Fear made Francona do it ... but of what?

Yes, it now seems crazy to walk the bases loaded to face Vladimir Guerrero. And yes, the move seemed particularly odd, coming as it did from the manager of the most sabermetrically oriented team in the history of ever. So why did Terry Francona do it? We already know that his explanations make little sense. Well, MGL thinks he knows (with maybe a bit of hyperbole tucked in somewhere). Money quote:

    Despite what they say, managers are all about trying to look like they had a hand in their team winning and avoiding looking like a goat as much as possible. I’m sorry to say it, but that is the way it is.

    I am being a little hyperbolic, but I truly believe that to be the case to some extent. That is why some managers bunt so often. If they don’t bunt, and the batter makes out, which will happen 70% of the time, they get criticized for not bunting. If they call for the bunt and the batter is not successful (which is why the bunt is often not correct - because the batter is not going to be successful enough), it is because the batter screwed up. Bunting is the perfect risk-averse strategy from the standpoint of the manager looking bad.

    And of course it all boils down to ignorance and upper-level management. If you educate your manager and demand and reward him for doing the correct things, regardless of the outcome, he will be more likely to do so (do the correct thing). If you don’t, then his actions will be largely governed by what is standard human nature - a fear of looking bad and a desire to be perceived as a hero rather than a goat.

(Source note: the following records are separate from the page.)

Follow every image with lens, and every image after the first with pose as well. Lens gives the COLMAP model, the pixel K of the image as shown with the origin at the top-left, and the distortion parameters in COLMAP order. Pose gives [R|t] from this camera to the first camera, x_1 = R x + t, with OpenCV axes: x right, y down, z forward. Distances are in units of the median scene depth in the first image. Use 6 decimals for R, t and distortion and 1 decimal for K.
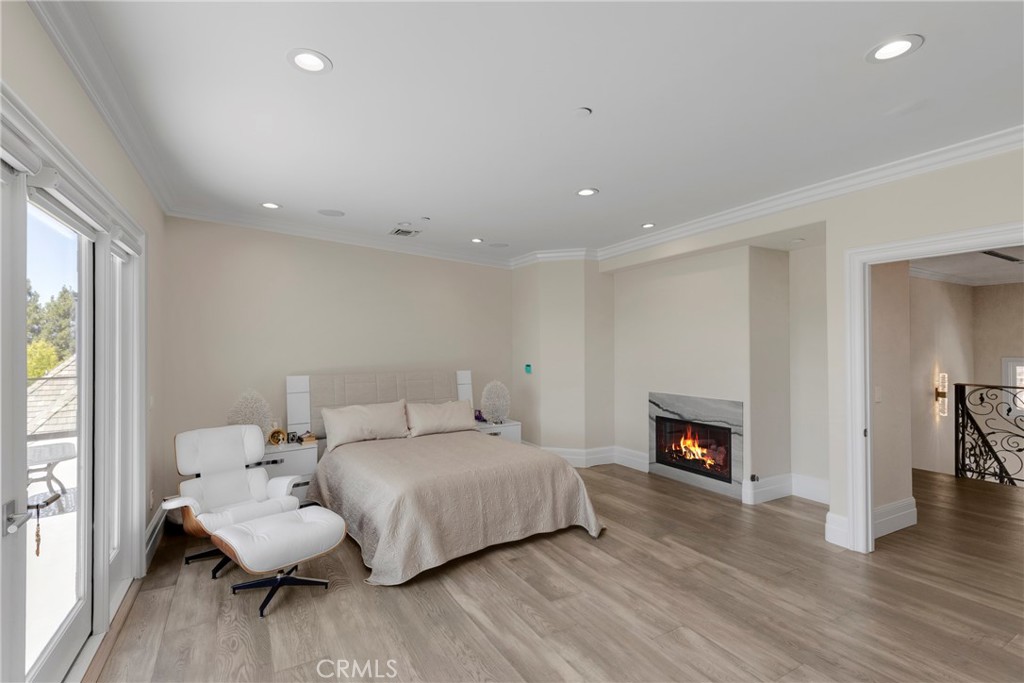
lens RADIAL K [[465.3, 0, 510.5], [0, 465.3, 342.7], [0, 0, 1]] dist [0.000711, 0.000586]
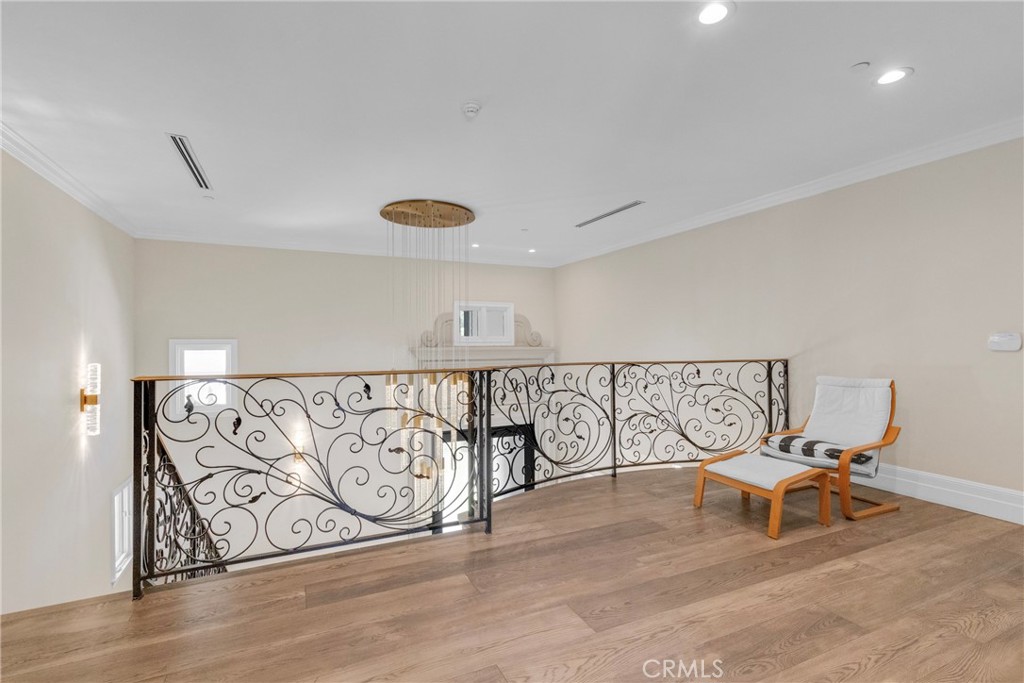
lens RADIAL K [[465.3, 0, 508.5], [0, 465.3, 339.9], [0, 0, 1]] dist [0.000711, 0.000586]
pose [[0.077435, 0.003149, 0.996992, 0.451410], [-0.004104, 0.999988, -0.002840, 0.041966], [-0.996989, -0.003871, 0.077447, 0.509530]]
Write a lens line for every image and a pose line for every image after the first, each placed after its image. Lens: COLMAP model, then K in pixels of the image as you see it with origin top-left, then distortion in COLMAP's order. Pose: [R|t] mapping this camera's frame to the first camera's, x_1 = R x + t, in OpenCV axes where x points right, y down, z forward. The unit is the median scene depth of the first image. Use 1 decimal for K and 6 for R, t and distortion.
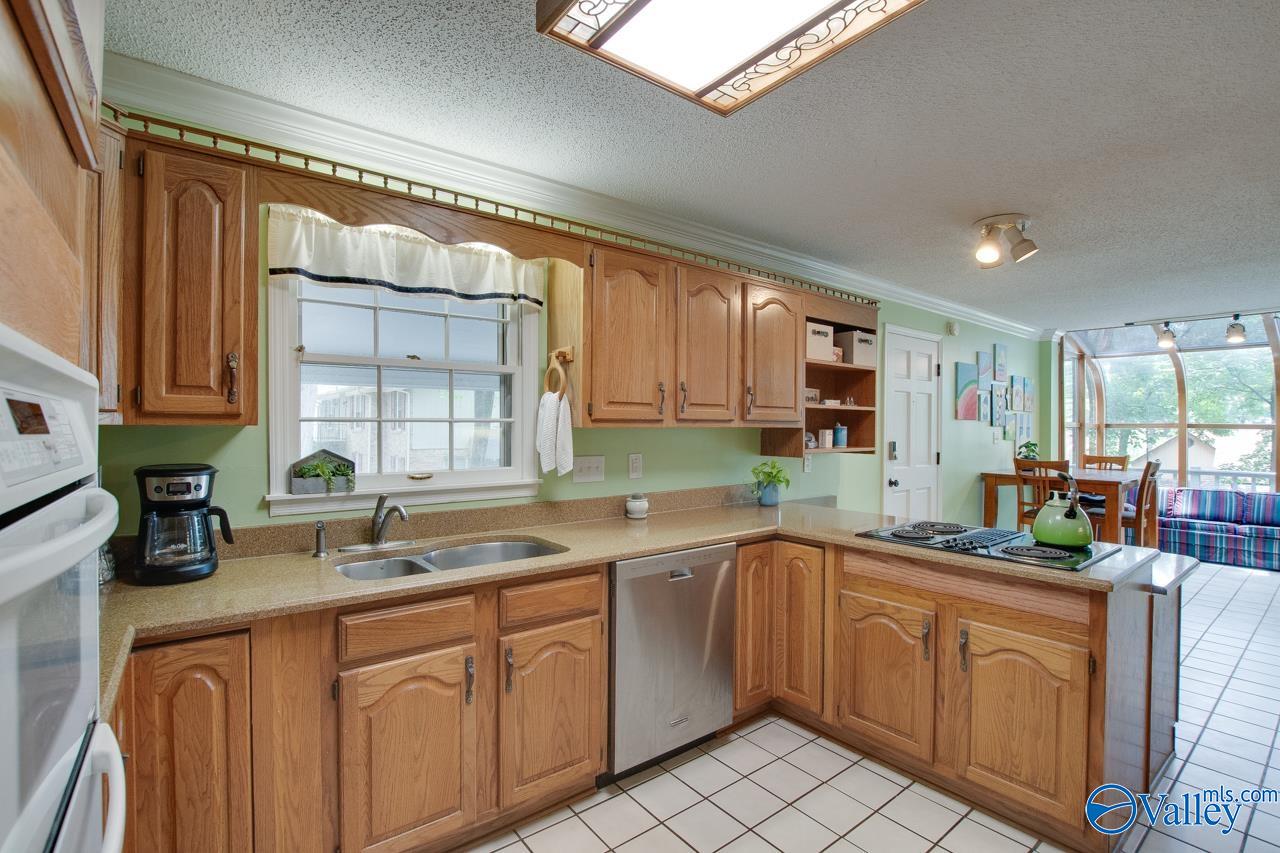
lens RADIAL K [[590.5, 0, 636.6], [0, 590.5, 428.5], [0, 0, 1]] dist [-0.032302, 0.005354]
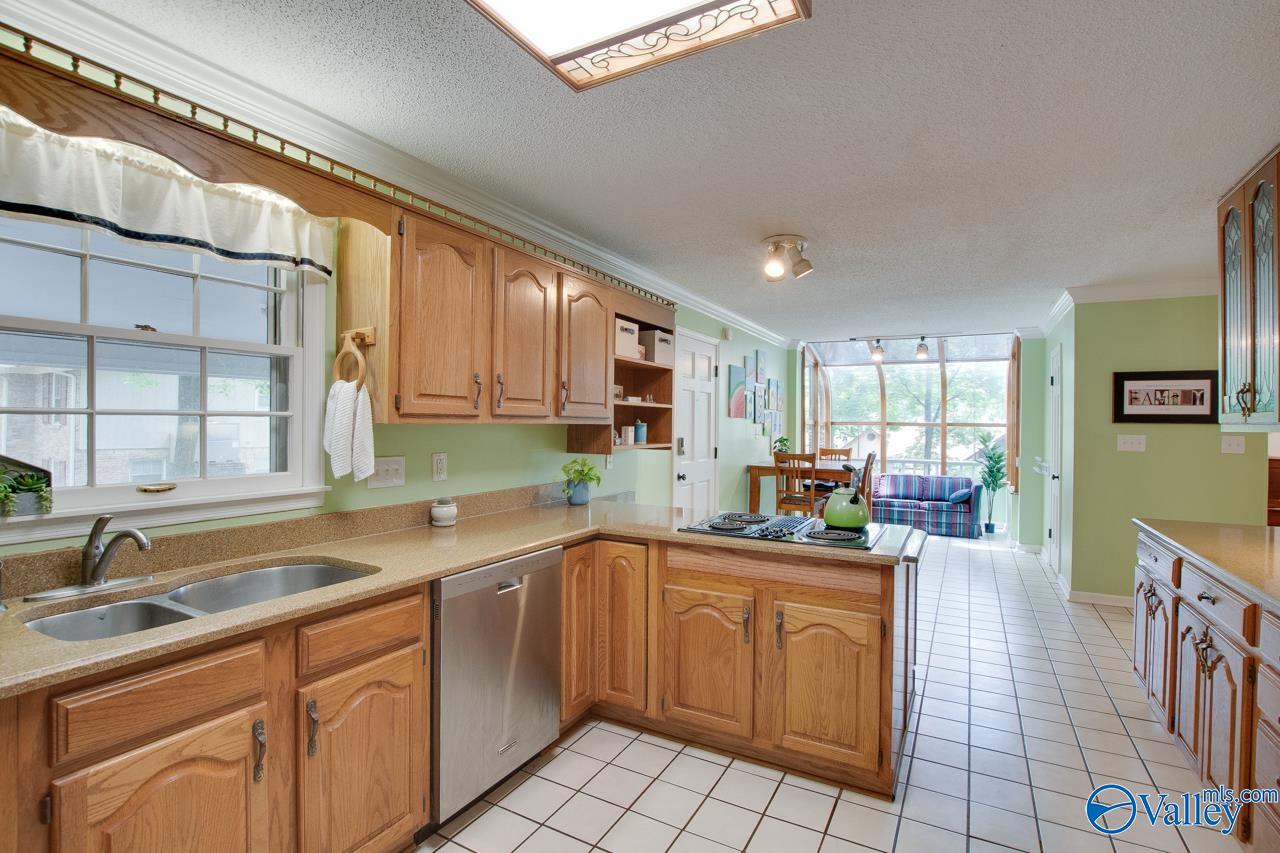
lens RADIAL K [[601.8, 0, 649.7], [0, 601.8, 425.2], [0, 0, 1]] dist [-0.030984, 0.004774]
pose [[0.915372, 0.003274, 0.402596, -0.086030], [-0.003933, 0.999992, 0.000810, -0.001347], [-0.402590, -0.002325, 0.915377, 0.056230]]
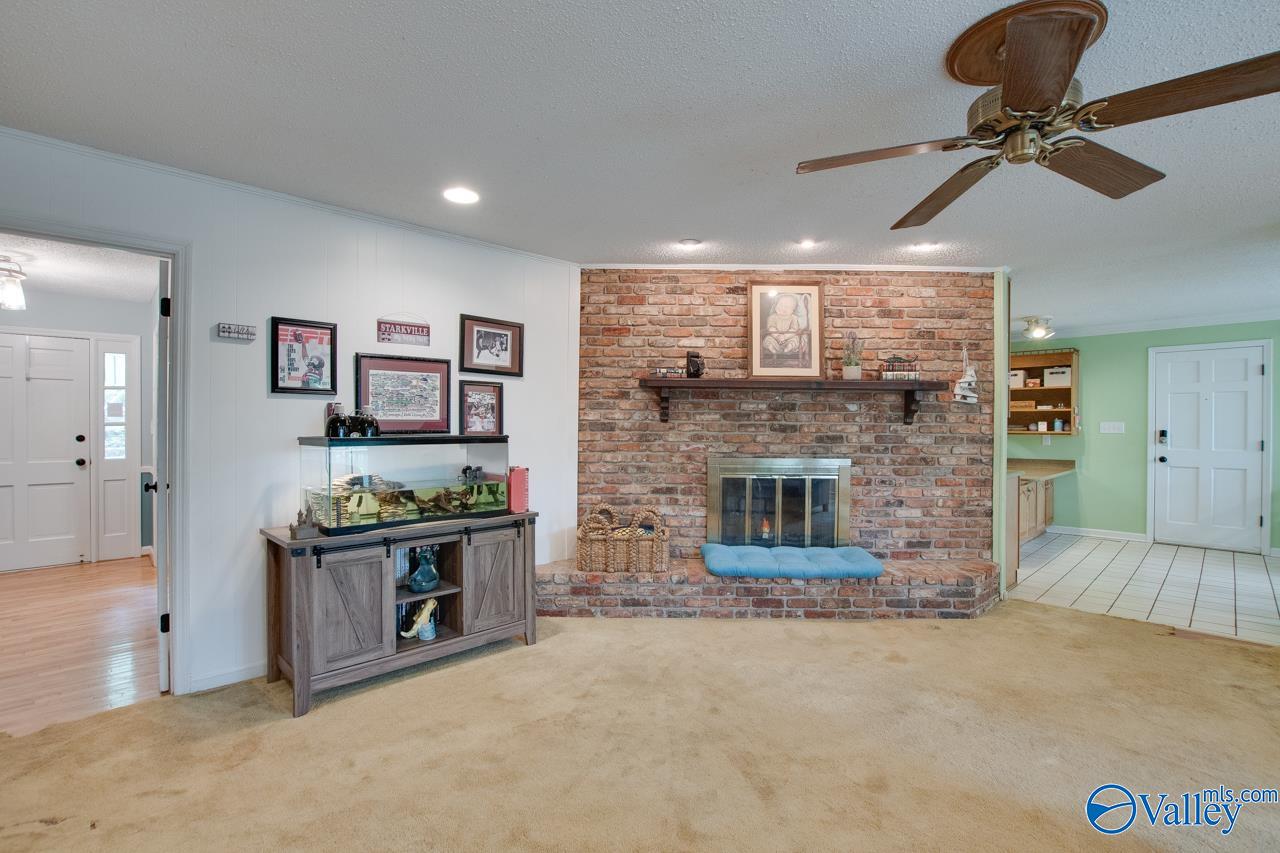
lens RADIAL K [[590.5, 0, 636.6], [0, 590.5, 428.5], [0, 0, 1]] dist [-0.032302, 0.005354]
pose [[0.096777, -0.002027, -0.995304, 2.908969], [-0.005498, 0.999982, -0.002571, 0.050581], [0.995291, 0.005721, 0.096764, -0.672127]]
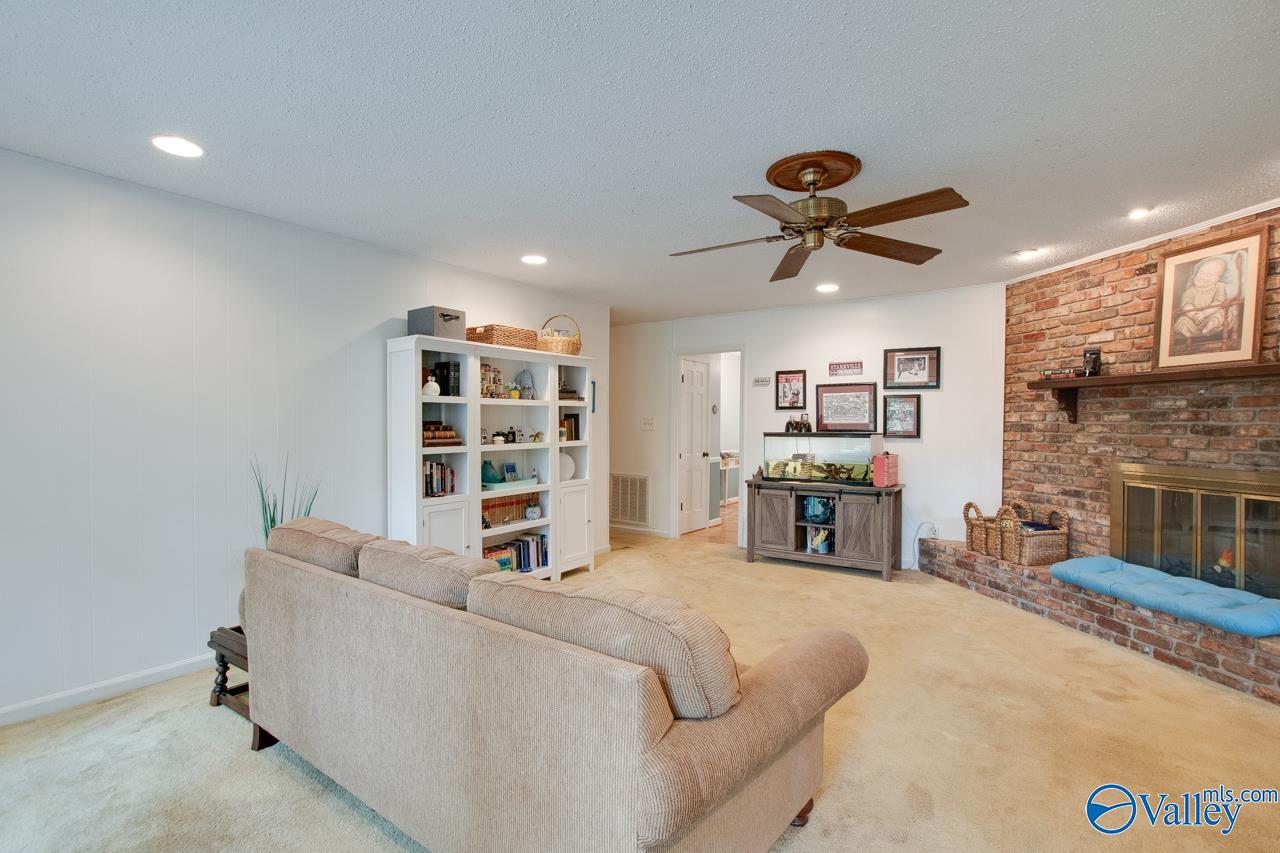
lens RADIAL K [[584.5, 0, 638.1], [0, 584.5, 429.2], [0, 0, 1]] dist [-0.033930, 0.005839]
pose [[-0.958971, -0.008989, -0.283363, 2.855488], [-0.011550, 0.999906, 0.007369, 0.046420], [0.283270, 0.010339, -0.958984, 0.730100]]
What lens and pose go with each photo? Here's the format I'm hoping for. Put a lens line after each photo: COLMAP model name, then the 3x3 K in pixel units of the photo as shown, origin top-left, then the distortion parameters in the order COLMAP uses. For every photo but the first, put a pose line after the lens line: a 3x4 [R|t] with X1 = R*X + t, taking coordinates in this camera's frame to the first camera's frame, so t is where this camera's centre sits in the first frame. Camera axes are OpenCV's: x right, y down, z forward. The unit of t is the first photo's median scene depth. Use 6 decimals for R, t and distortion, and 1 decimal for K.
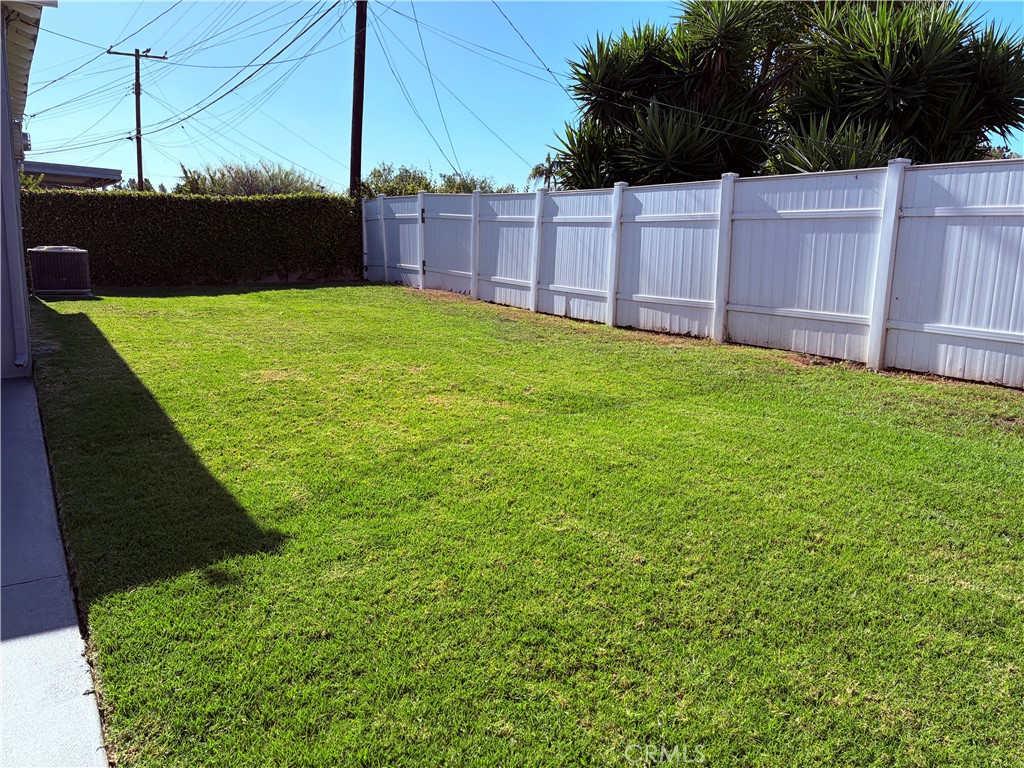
lens RADIAL K [[775.9, 0, 512.0], [0, 775.9, 384.0], [0, 0, 1]] dist [-0.000203, 0.000119]
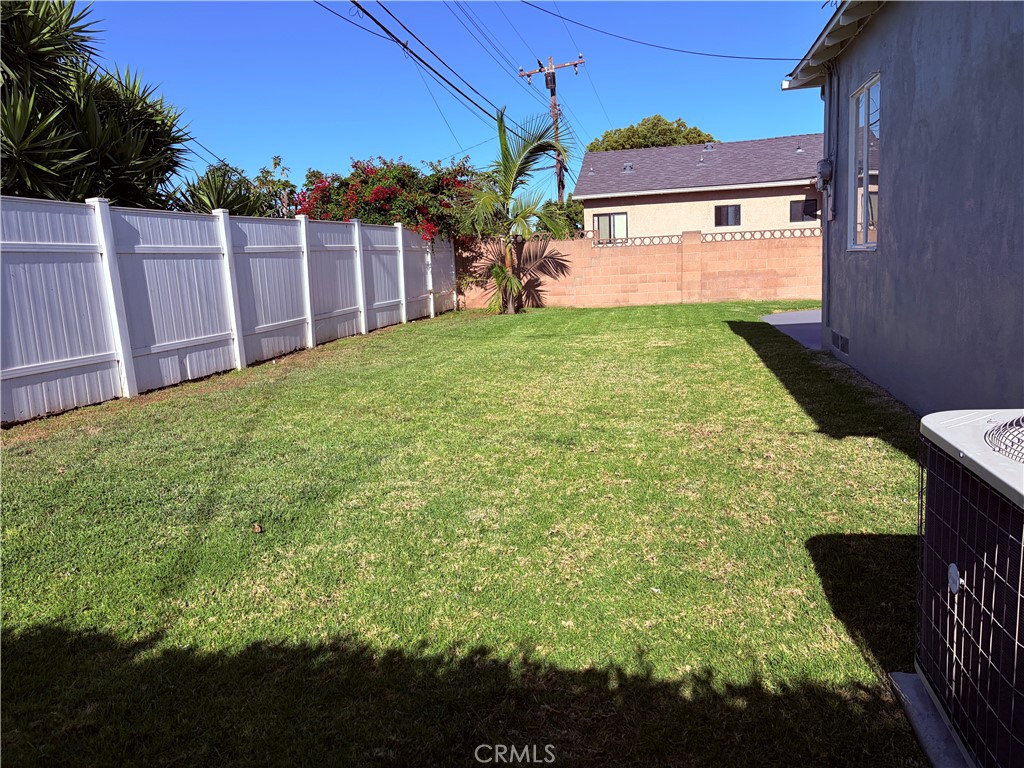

I can't claim to know more about human nature than the estimable MGL but I do think he's missing something here. Yes, it's true that nobody wants to look bad and everyone wants to be a hero. There's a deeper human impulse, though: the desire for control. Terry Francona is a baseball manager, and his job for nine innings almost every night for six or seven months is to control, to the limited degree that he can, what happens within those white lines. He's got a professional obligation to control those events and he's got that basic human impulse to control the world around him; to avoid that desperate feeling of helplessness with which we're all only too familiar.

Mickey is right: managers can be educated and incentivized away from making foolish moves, and in fact that's happening at this very moment. Today's managers, I'm virtually certain, make fewer foolish moves than ever before. But I suspect that managers will always do foolish things, and it's not because they're afraid of looking bad. More than that, it's the fear of something much deeper and far scarier: merely awaiting one's fate.